И все же «несчастный», определяя судьбу вельзунгов, Блок берет в кавычки, потому что в сложном переплетении людских и божеских распрей и преступлений – «за святое дело мертвым лечь» – есть «несчастье» особого рода, несчастье героическое, отнимающее только личное право героя на счастливую судьбу и жизнь.
В поздних наших разговорах о Вагнере (уже в 1921 году) мне запомнилось еще одно.
И полет Валькирий, и погребальный костер Зигфрида для меня «прозвучали», как это ни странно, в одном из стихотворений «Снежной маски»:
И взвился костер высокий
Над распятым на кресте.
Равнодушны, снежнооки
Ходят ночи в высоте.
Молодые ходят ночи,
Сестры – пряхи снежных зим,
И глядят, открывши очи,
Завивают белый дым.
И крылатыми очами
Нежно смотрит высота.
Вейся, легкий, вейся, пламень,
Увивайся вкруг креста!
«Как вы догадались?» – спросил меня Блок. «По ритму, звуку, музыке», – честно ответила я.
Вагнер работал над музыкой тетралогии двадцать один год – от первого наброска «Зигфрида» до «Гибели богов», – не только либретто, но, что в тысячу раз важнее, музыка прошла огромный и сложный путь. Не моя задача рассказать о путях Вагнера–либреттиста, установить, что им взято из старой Эдды, из прозаической песни о Вельзунгах, или песни о Нибелунгах, – моя задача понять, что и почему брал у самого Вагнера Блок, и сейчас – через шестьдесят почти лет – мне, может быть, и понятно то, что он сказал о смысле, сущности пробуждения Брунгильды.
У Вагнера (этого нет в немецком эпосе) она дочь Вотана и Эрды – «подземной богини судьбы». И на сцене она впервые появляется как вестница смертного приговора, вынесенного Вотаном Зигмунду, ребенка от которого ждет его сестра и жена Зиглинда. Брунгильда нарушает волю отца, но спасти Зигмунда не может – меч Вельзе разлетается в куски, ударясь о копье Вотана. А разгневанный отец богов лишает дочь божественности и пророческого дара и, опоясав ее ложе огнем, погружает ее в сон, из которого ее может пробудить тот, кто не знает страха и вновь скует разбитый им, Вотаном, меч Вельзе (то есть Вотана в дни его пребывания среди людей)…

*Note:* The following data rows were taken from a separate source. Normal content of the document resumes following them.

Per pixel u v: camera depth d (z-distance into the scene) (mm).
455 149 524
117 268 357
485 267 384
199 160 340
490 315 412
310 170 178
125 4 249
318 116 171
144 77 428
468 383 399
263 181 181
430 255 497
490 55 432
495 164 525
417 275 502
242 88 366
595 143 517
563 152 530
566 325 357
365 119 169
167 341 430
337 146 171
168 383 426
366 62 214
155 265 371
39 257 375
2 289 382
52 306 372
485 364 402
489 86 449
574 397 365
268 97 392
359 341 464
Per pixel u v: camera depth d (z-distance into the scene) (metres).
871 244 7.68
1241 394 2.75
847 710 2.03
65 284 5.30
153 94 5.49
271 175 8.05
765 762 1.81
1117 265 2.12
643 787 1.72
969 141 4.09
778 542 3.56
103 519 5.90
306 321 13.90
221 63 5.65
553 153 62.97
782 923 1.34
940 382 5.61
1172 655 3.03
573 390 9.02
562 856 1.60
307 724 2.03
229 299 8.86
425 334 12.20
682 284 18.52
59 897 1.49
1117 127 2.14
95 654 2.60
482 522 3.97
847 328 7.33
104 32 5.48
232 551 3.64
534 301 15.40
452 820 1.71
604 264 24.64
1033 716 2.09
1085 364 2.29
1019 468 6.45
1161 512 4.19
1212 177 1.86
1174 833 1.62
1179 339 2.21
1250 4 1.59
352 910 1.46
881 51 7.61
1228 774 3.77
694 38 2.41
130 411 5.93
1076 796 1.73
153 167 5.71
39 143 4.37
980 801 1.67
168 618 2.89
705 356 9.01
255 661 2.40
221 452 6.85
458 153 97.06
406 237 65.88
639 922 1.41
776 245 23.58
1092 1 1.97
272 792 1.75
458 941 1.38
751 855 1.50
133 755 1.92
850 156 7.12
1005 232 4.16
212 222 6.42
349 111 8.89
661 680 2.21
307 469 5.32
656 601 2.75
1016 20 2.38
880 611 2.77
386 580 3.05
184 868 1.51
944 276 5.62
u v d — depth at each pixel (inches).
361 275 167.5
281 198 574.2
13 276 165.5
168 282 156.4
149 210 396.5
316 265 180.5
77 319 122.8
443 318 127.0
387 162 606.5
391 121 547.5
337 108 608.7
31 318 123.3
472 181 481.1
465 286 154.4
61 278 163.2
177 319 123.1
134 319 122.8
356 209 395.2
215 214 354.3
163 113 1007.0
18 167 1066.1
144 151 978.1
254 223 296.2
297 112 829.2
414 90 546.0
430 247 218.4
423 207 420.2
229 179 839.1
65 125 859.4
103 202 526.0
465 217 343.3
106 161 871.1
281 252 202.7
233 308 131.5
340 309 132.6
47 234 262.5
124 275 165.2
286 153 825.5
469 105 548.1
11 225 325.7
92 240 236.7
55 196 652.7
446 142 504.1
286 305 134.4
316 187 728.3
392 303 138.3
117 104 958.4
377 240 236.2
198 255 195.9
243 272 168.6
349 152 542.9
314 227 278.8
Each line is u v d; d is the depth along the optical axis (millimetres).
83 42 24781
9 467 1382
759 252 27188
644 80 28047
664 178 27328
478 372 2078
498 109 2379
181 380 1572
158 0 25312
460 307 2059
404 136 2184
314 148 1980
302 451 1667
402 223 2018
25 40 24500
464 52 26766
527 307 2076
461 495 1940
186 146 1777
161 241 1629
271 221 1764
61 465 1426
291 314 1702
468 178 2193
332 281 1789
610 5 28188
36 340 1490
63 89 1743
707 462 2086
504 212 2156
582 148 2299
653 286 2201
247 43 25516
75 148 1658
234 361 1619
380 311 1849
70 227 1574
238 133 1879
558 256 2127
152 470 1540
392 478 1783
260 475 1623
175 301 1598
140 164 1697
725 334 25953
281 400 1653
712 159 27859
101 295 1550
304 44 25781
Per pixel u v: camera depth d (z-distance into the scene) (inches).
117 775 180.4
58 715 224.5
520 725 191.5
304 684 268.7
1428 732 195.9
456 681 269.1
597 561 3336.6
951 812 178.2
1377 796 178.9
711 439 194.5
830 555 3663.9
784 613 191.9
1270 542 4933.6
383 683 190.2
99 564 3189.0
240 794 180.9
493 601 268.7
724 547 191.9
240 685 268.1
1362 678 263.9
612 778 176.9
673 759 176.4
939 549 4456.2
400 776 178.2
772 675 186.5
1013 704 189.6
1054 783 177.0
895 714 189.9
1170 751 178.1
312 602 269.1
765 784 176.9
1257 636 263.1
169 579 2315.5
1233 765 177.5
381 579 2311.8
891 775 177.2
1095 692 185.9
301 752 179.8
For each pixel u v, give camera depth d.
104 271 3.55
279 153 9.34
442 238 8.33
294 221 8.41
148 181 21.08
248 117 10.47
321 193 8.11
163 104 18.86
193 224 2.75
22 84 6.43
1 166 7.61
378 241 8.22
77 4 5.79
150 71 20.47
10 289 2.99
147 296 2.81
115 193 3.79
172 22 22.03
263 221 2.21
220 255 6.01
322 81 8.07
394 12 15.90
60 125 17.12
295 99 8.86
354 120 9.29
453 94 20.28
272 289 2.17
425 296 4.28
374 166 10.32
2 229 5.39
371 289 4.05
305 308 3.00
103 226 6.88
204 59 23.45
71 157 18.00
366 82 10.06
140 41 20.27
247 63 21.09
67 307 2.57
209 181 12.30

Брунгильду пробуждает герой–змееборец – звуком рога вызвавший на бой дракона–оборотня, братоубийцу Фафнера, а победу герою принес Нотунг – меч, выкованный им из осколков разбитого меча Вельзе. А выковать меч Зигфрид мог потому, что человек, не знающий страха, могущественней, чем царь богов, разбивший заклятое оружие и пытавшийся преградить дорогу герою. Человек, не знающий страха, сильнее богов, но боги германского эпоса (и боги Вагнера) не бессмертны и не всесильны (так же, как и люди); пробуждение Валькирии, брак ее с Зигфридом – это не счастье, а всего лишь вступление к трагедии и всеобщей гибели; Зигфрид, надев на палец любимой проклятое кольцо Нибелунгов, о роковых свойствах которого он не знает, уходит в широкий мир в жажде странствий и познания. И, опоенный в замке Гунтера напитком забвения, становится мужем Гудруны, и не узнает разыскавшую его Брунгильду, и гибнет от предательского удара копья коварного Хагена – сына Нибелунга Альбериха. А пламя его погребального костра, куда бросилась Брунгильда, становится пожаром, ввергающим мир в отчаяние и хаос, где рушится обитель богов – Валгалла, где гибнут люди и боги. Сложная эволюция замысла и либретто тетралогии, в сущности, не отражена в творчестве Блока.
В нем живет другое – «первый импульс», которым в 1848 году был рожден Вагнером образ героя, не знающего страха змееборца, способного вновь сковать меч, разбитый волей отца богов.
Об этом «первом импульсе» (связанном с революцией 1848 года) говорит один из советских комментаторов тетралогии: «В старинном сказании Вагнер увидел актуальный, современный смысл. Солнечный Зигфрид, не знающий страха, был, по его словам, «вожделенным, чаемым нами человеком будущего», «социалистом–искупителем, явившимся на землю, чтобы уничтожить власть капитала».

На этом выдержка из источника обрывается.